Her free-flowing curly hair and a tube stuck in the nose for force-feeding is the lasting image of Irom Sharmila and symbols of her 16-year hunger strike, possibly the longest in the world.
The 44-year-old has not eaten, combed her hair or even looked in the mirror since November 5, 2000, three days after she allegedly saw a group of army men kill 10 people at a bus stop in Malom near her home in Manipur.
She also vowed to stay away from her home and mother till a controversial law that shields troops from prosecution and gives them sweeping powers to search, enter property and shoot on sight was scrapped.
Released from judicial custody early this year, the 44-year-old is yet to meet her mother.
On Tuesday, the “Iron Lady of Manipur” declared she was ending her fast and would contest assembly polls in 2017 as an independent candidate. She also plans to marry. She is in a relationship with Desmond Coutinho, a Goan-British activist.
Her hunger strike made her a global figure but Sharmila, the youngest of the nine siblings, is a loner. She wanted to be a doctor but gave up when she realised she didn’t have the “brains” for it.
An average student, she couldn’t clear her Class 12 but took up a six-month course in journalism and also learnt stenography for a year.
Her father was a big influence. “He was very strict in handling his children but always fair – I think I am like my father that way,’’ she told a national daily. “…sometimes he would give me a lift to the school on his cycle, and he would tell me many stories on the way.”
In the last 16 years, she has been one of the biggest stories from the country’s Northeast. Almost immediately after she began her fast she was arrested for attempting suicide, leading Amnesty International to call her a “prisoner of conscience”.
She has been confined to a hospital ward in Imphal, the state capital, and force-fed through a nasal drip. Court appearances are a regular affair.
Her struggle won international recognition with several awards coming her way but being a public figure has come at a price.
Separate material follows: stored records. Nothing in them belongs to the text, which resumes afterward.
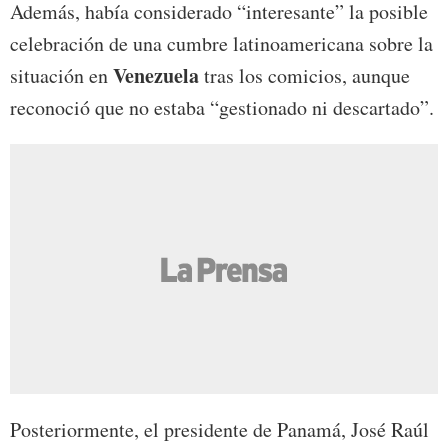
Además, había considerado “interesante” la posible
celebración de una cumbre latinoamericana sobre la
Venezuela
situación en
tras los comicios, aunque
reconoció que no estaba “gestionado ni descartado”.
Posteriormente, el presidente de Panamá, José Raúl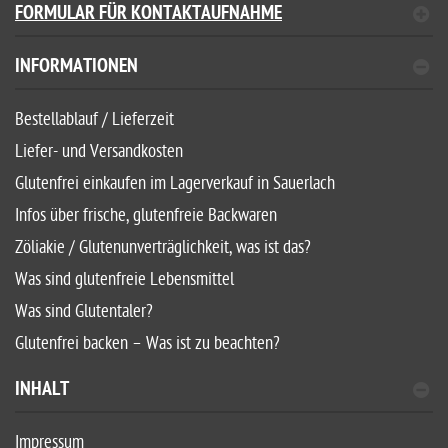
FORMULAR FÜR KONTAKTAUFNAHME
INFORMATIONEN
Bestellablauf / Lieferzeit
Liefer- und Versandkosten
Glutenfrei einkaufen im Lagerverkauf in Sauerlach
Infos über frische, glutenfreie Backwaren
Zöliakie / Glutenunverträglichkeit, was ist das?
Was sind glutenfreie Lebensmittel
Was sind Glutentaler?
Glutenfrei backen – Was ist zu beachten?
INHALT
Impressum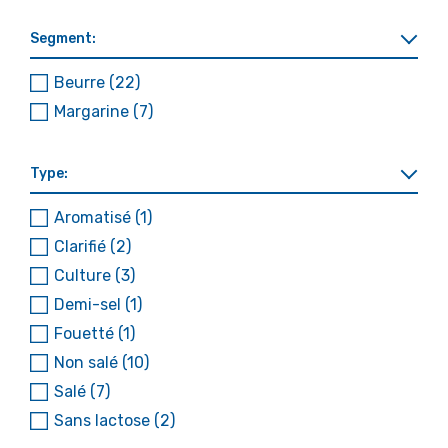
Segment:
Beurre
(22)
Margarine
(7)
Type:
Aromatisé
(1)
Clarifié
(2)
Culture
(3)
Demi-sel
(1)
Fouetté
(1)
Non salé
(10)
Salé
(7)
Sans lactose
(2)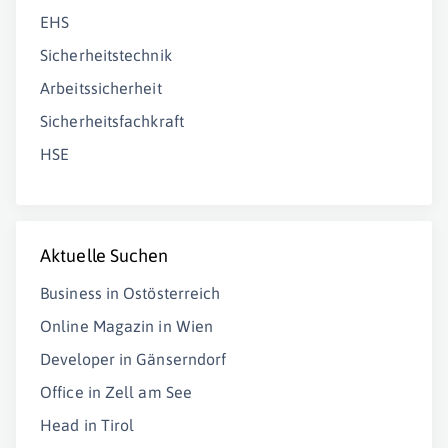
EHS
Sicherheitstechnik
Arbeitssicherheit
Sicherheitsfachkraft
HSE
Aktuelle Suchen
Business in Ostösterreich
Online Magazin in Wien
Developer in Gänserndorf
Office in Zell am See
Head in Tirol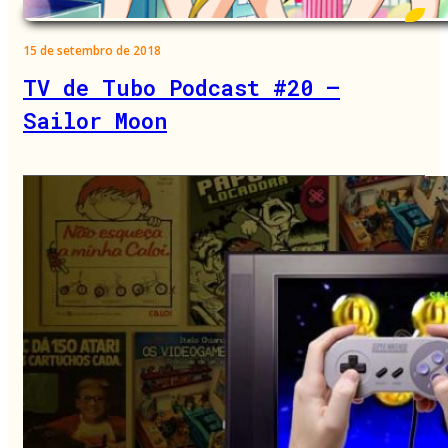
15 de setembro de 2018
TV de Tubo Podcast #20 –
Sailor Moon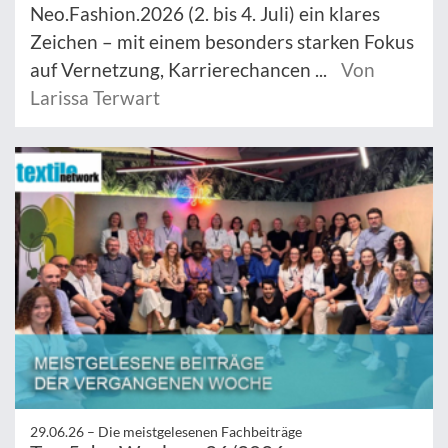
Neo.Fashion.2026 (2. bis 4. Juli) ein klares
Zeichen – mit einem besonders starken Fokus
auf Vernetzung, Karrierechancen ...
Von
Larissa Terwart
29.06.26 –
Die meistgelesenen Fachbeiträge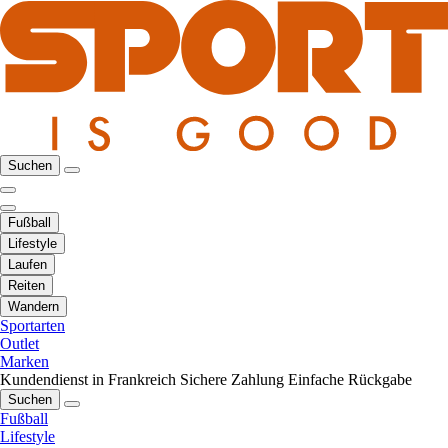
Suchen
Fußball
Lifestyle
Laufen
Reiten
Wandern
Sportarten
Outlet
Marken
Kundendienst in Frankreich
Sichere Zahlung
Einfache Rückgabe
Suchen
Fußball
Lifestyle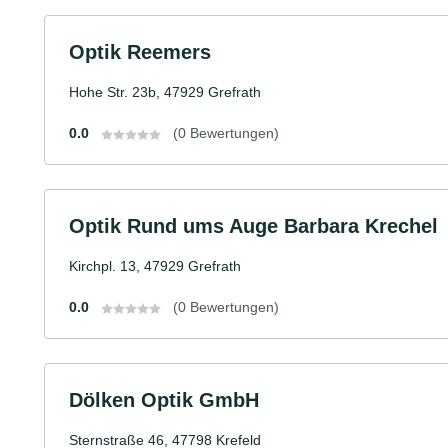
Optik Reemers
Hohe Str. 23b, 47929 Grefrath
0.0
(0 Bewertungen)
Optik Rund ums Auge Barbara Krechel
Kirchpl. 13, 47929 Grefrath
0.0
(0 Bewertungen)
Dölken Optik GmbH
Sternstraße 46, 47798 Krefeld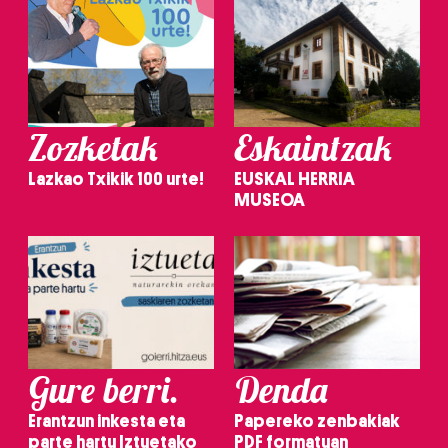
Zozketak
Eskaintzak
Lazkao Txikik 100 urte!
EUSKAL HERRIA
MUSEOA
Gure berri.
Denda
Erantzun inkesta eta
Papereko zenbakiak
parte hartu Iztuetako
PDF formatuan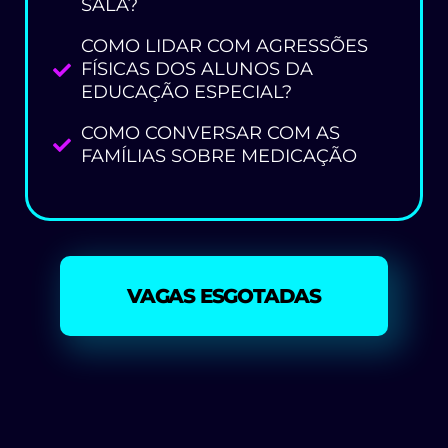
SALA?
COMO LIDAR COM AGRESSÕES
FÍSICAS DOS ALUNOS DA
EDUCAÇÃO ESPECIAL?
COMO CONVERSAR COM AS
FAMÍLIAS SOBRE MEDICAÇÃO
VAGAS ESGOTADAS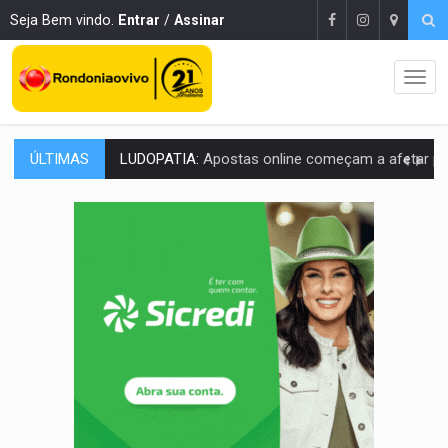
Seja Bem vindo.
Entrar
/
Assinar
ÚLTIMAS
REFLORESTAMENTO:
Plantar árvores não será mais suficiente para comprov
OVNIS NA LUA:
Cientistas alertam para possível base secreta no satélite n
ACABOU COM PEUGEOT:
Incêndio destrói carro que era rebocado para oficina no
VÍDEO:
Ladrão é filmado furtando moto na frente do bar 
BOLSAS DE PESQUISA:
Iniciativa Amazônia+10 lança chamada para fortalecer cadeia
MATERIAL:
Brasil tem grandes reservas de urânio, mas produz pouco e impo
VÍDEO:
Serpente capturada na fábrica da Coca-Cola é devolvid
HOMENAGEM:
Cientistas cassados pelo AI-5 se tornam pesquisadores emér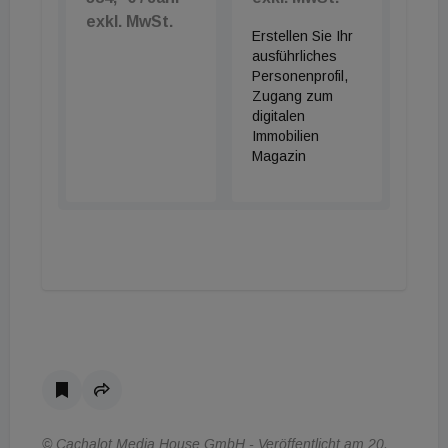
exkl. MwSt.
Erstellen Sie Ihr
ausführliches
Personenprofil,
Zugang zum
digitalen
Immobilien
Magazin
© Cachalot Media House GmbH - Veröffentlicht am 20.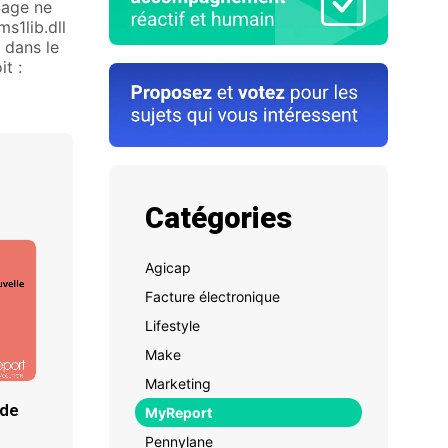
Sage ne
s1lib.dll
 dans le
t :
Catégories
Agicap
Facture électronique
Lifestyle
Make
Marketing
 de
MyReport
Pennylane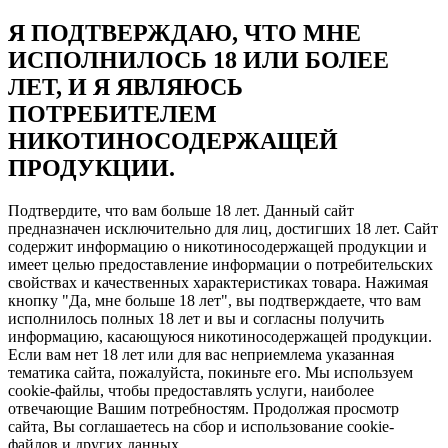
Я ПОДТВЕРЖДАЮ, ЧТО МНЕ
ИСПОЛНИЛОСЬ 18 ИЛИ БОЛЕЕ
ЛЕТ, И Я ЯВЛЯЮСЬ
ПОТРЕБИТЕЛЕМ
НИКОТИНОСОДЕРЖАЩЕЙ
ПРОДУКЦИИ.
Подтвердите, что вам больше 18 лет. Данный сайт
предназначен исключительно для лиц, достигших 18 лет. Сайт
содержит информацию о никотиносодержащей продукции и
имеет целью предоставление информации о потребительских
свойствах и качественных характеристиках товара. Нажимая
кнопку "Да, мне больше 18 лет", вы подтверждаете, что вам
исполнилось полных 18 лет и вы и согласны получить
информацию, касающуюся никотиносодержащей продукции.
Если вам нет 18 лет или для вас неприемлема указанная
тематика сайта, пожалуйста, покиньте его. Мы используем
cookie-файлы, чтобы предоставлять услуги, наиболее
отвечающие Вашим потребностям. Продолжая просмотр
сайта, Вы соглашаетесь на сбор и использование cookie-
файлов и других данных.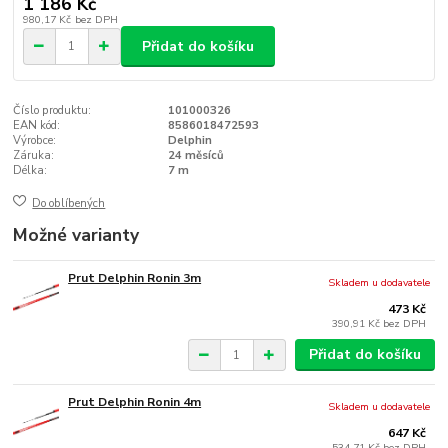
1 186 Kč
980,17 Kč
bez DPH
Přidat do košíku
Číslo produktu:
101000326
EAN kód:
8586018472593
Výrobce:
Delphin
Záruka:
24 měsíců
Délka:
7 m
Do oblíbených
Možné varianty
Prut Delphin Ronin 3m
Skladem u dodavatele
473 Kč
390,91 Kč
bez DPH
Přidat do košíku
Prut Delphin Ronin 4m
Skladem u dodavatele
647 Kč
534,71 Kč
bez DPH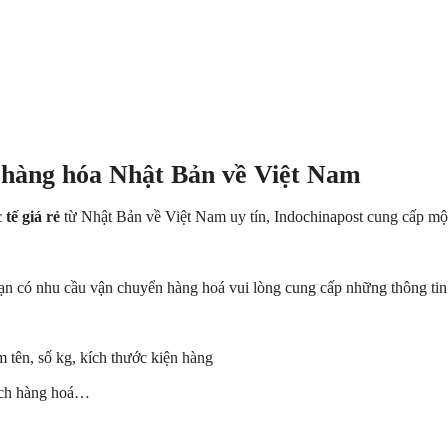
 hàng hóa Nhật Bản về Việt Nam
tế giá rẻ
từ Nhật Bản về Việt Nam uy tín,
Indochinapost
cung cấp mộ
ạn có nhu cầu vận chuyển hàng hoá vui lòng cung cấp những thông tin
 tên, số kg, kích thước kiện hàng
sách hàng hoá…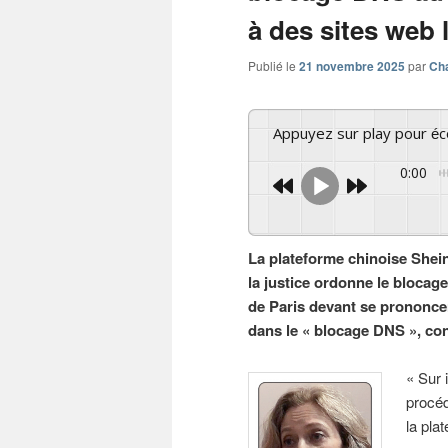
à des sites web 
Publié le
21 novembre 2025
par
Cha
Appuyez sur play pour é
0:00
La plateforme chinoise Shei
la justice ordonne le blocag
de Paris devant se prononce
dans le « blocage DNS », cont
« Sur 
procéd
la pla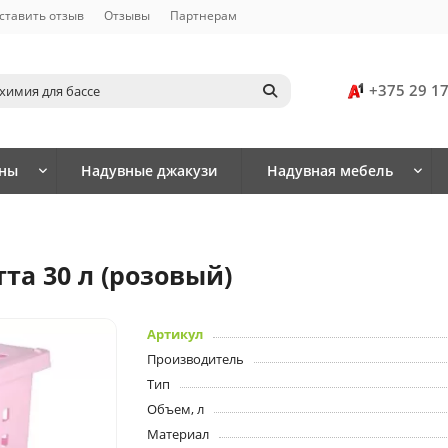
ставить отзыв
Отзывы
Партнерам
+375 29 1
йны
Надувные джакузи
Надувная мебель
та 30 л (розовый)
Артикул
Производитель
Тип
Объем, л
Материал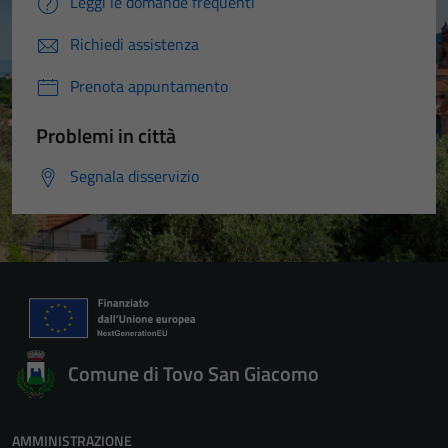
Leggi le domande frequenti
Richiedi assistenza
Prenota appuntamento
Problemi in città
Segnala disservizio
Comune di Tovo San Giacomo
AMMINISTRAZIONE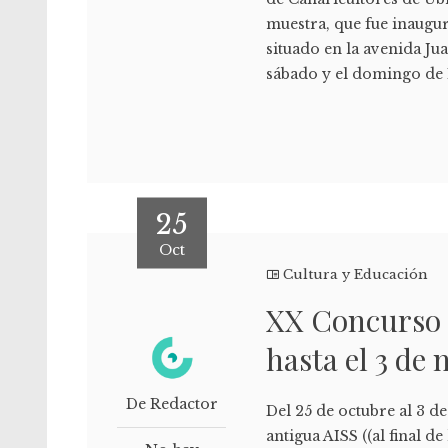
muestra, que fue inaugur
situado en la avenida Jua
sábado y el domingo de 
25
Oct
Cultura y Educación
XX Concurso O
hasta el 3 de
De Redactor
Del 25 de octubre al 3 d
antigua AISS ((al final 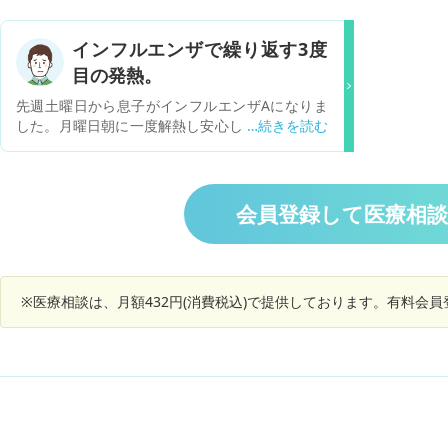
インフルエンザで繰り返す3度
目の発熱。
先週土曜日から息子がインフルエンザAになりま
した。月曜日朝に一度解熱し安心していたところ
火曜日夜からまた発熱。次の日はグッタリでした
が金曜日の朝また解熱しており、もう大丈夫と思
っていたところ今日朝からまた発熱しました。今
はまた38度台まであります。発熱のたびにグッタ
会員登録して医療相
リしており、解熱すると元気になるを繰り返し、
食事もとりあえずふりかけご飯などは食べれてい
ますが、脳症などが心配です。 今日病院で肺炎な
どないかを診てもらい、とりあえず様子を見ると
※医療相談は、月額432円(消費税込)で提供しております。有料会
いうことで帰宅していますが、TVなどは観ていま
すがグッタリです。話は出来て返事も出来ますが
体力などがとても心配です。 抗インフルエンザ薬
は使用していません。脳症などの初期症状など気
をつけることがあれば教えていただきたいです。
よろしくお願いします。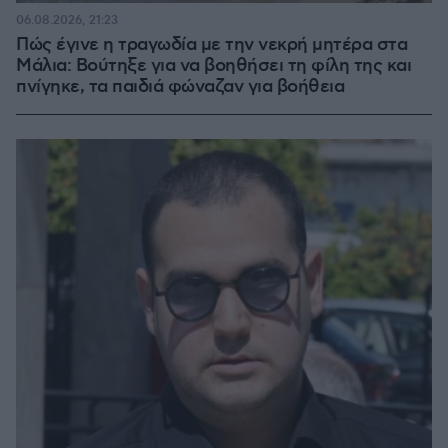
06.08.2026, 21:23
Πώς έγινε η τραγωδία με την νεκρή μητέρα στα
Μάλια: Βούτηξε για να βοηθήσει τη φίλη της και
πνίγηκε, τα παιδιά φώναζαν για βοήθεια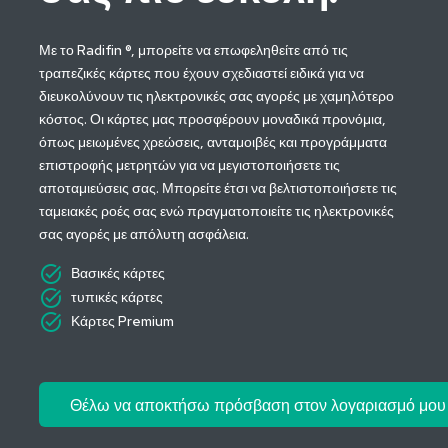
Με το Radifin ®, μπορείτε να επωφεληθείτε από τις
τραπεζικές κάρτες που έχουν σχεδιαστεί ειδικά για να
διευκολύνουν τις ηλεκτρονικές σας αγορές με χαμηλότερο
κόστος. Οι κάρτες μας προσφέρουν μοναδικά προνόμια,
όπως μειωμένες χρεώσεις, ανταμοιβές και προγράμματα
επιστροφής μετρητών για να μεγιστοποιήσετε τις
αποταμιεύσεις σας. Μπορείτε έτσι να βελτιστοποιήσετε τις
ταμειακές ροές σας ενώ πραγματοποιείτε τις ηλεκτρονικές
σας αγορές με απόλυτη ασφάλεια.
task_alt
Βασικές κάρτες
task_alt
τυπικές κάρτες
task_alt
Κάρτες Premium
Θέλω να αποκτήσω πρόσβαση στον λογαριασμό μου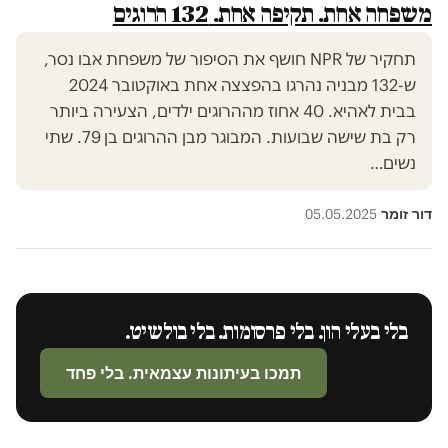
משפחה אחת. תקיפה אחת. 132 הרוגים
תחקיר של NPR חושף את הסיפור של משפחת אבו נסר,
ש-132 מבניה נהרגו בהפצצה אחת באוקטובר 2024
בבית לאהיא. 40 אחוז מההרוגים ילדים, הצעירה ביותר
רק בת שישה שבועות. המבוגר מבן ההרוגים בן 79. שתי
נשים…
דור זומר
05.05.2025
·
בלי בעלי הון. בלי פרסומות. בלי בולשיט.
תמכו בעיתונות עצמאית. בלי פחד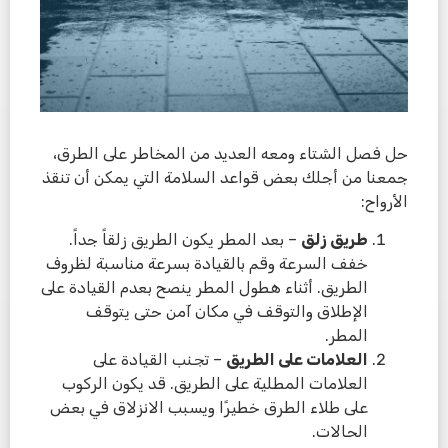
حل فصل الشتاء ومعه العديد من المخاطر على الطرق،
جمعنا من أجلك بعض قواعد السلامة التي يمكن أن تنقذ
الأرواح:
طريق زلق
– بعد المطر يكون الطريق زلقاً جداً.
خفف السرعة وقم بالقيادة بسرعة مناسبة لظروف
الطريق. أثناء هطول المطر ينصح بعدم القيادة على
الإطلاق والتوقف في مكان آمن حتى يتوقف
المطر.
العلامات على الطريق
– تجنب القيادة على
العلامات المطلية على الطريق. قد يكون الركوب
على طلاء الطرق خطيرًا ويسبب الانزلاق في بعض
الحالات.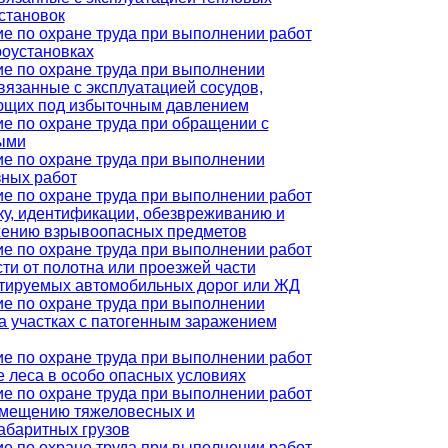
становок
е по охране труда при выполнении работ
роустановках
е по охране труда при выполнении
связанные с эксплуатацией сосудов,
ющих под избыточным давлением
е по охране труда при обращении с
ыми
е по охране труда при выполнении
ных работ
е по охране труда при выполнении работ
ку, идентификации, обезвреживанию и
жению взрывоопасных предметов
е по охране труда при выполнении работ
сти от полотна или проезжей части
тируемых автомобильных дорог или ЖД
е по охране труда при выполнении
на участках с патогенным заражением
е по охране труда при выполнении работ
е леса в особо опасных условиях
е по охране труда при выполнении работ
емещению тяжеловесных и
абаритных грузов
е по охране труда при выполнении работ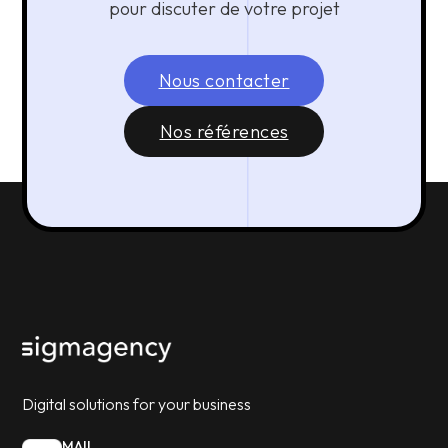
pour discuter de votre projet
Nous contacter
Nos références
Digital solutions for your business
MAIL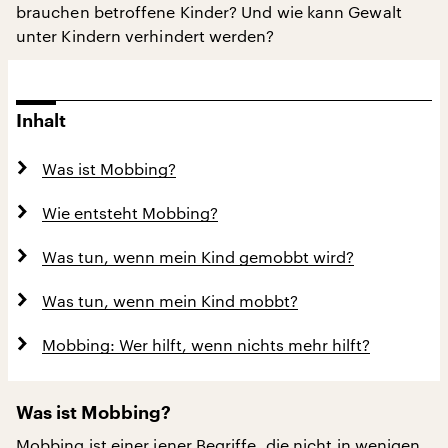
brauchen betroffene Kinder? Und wie kann Gewalt
unter Kindern verhindert werden?
Inhalt
Was ist Mobbing?
Wie entsteht Mobbing?
Was tun, wenn mein Kind gemobbt wird?
Was tun, wenn mein Kind mobbt?
Mobbing: Wer hilft, wenn nichts mehr hilft?
Was ist Mobbing?
Mobbing ist einer jener Begriffe, die nicht in wenigen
Coutinho was attacked by some women activists in December 2014 for “diverting” Sharmila’s attention from the campaign. She told a Kolkata-based newspaper a few years ago that “the man I love is waiting for me impatiently” but her supporters were struggling to come to terms with the relationship.
“He is of Goan origin but a British citizen. That is why they are against the relationship,” Sharmila said.
Some of her aides say the decision to call off the fast might have been influenced by her boyfriend. She told a court, where she appeared on Tuesday in an attempt to suicide case, that she would like to marry.
Coming days will tell us the direction Sharmila’s struggle and personal life will take.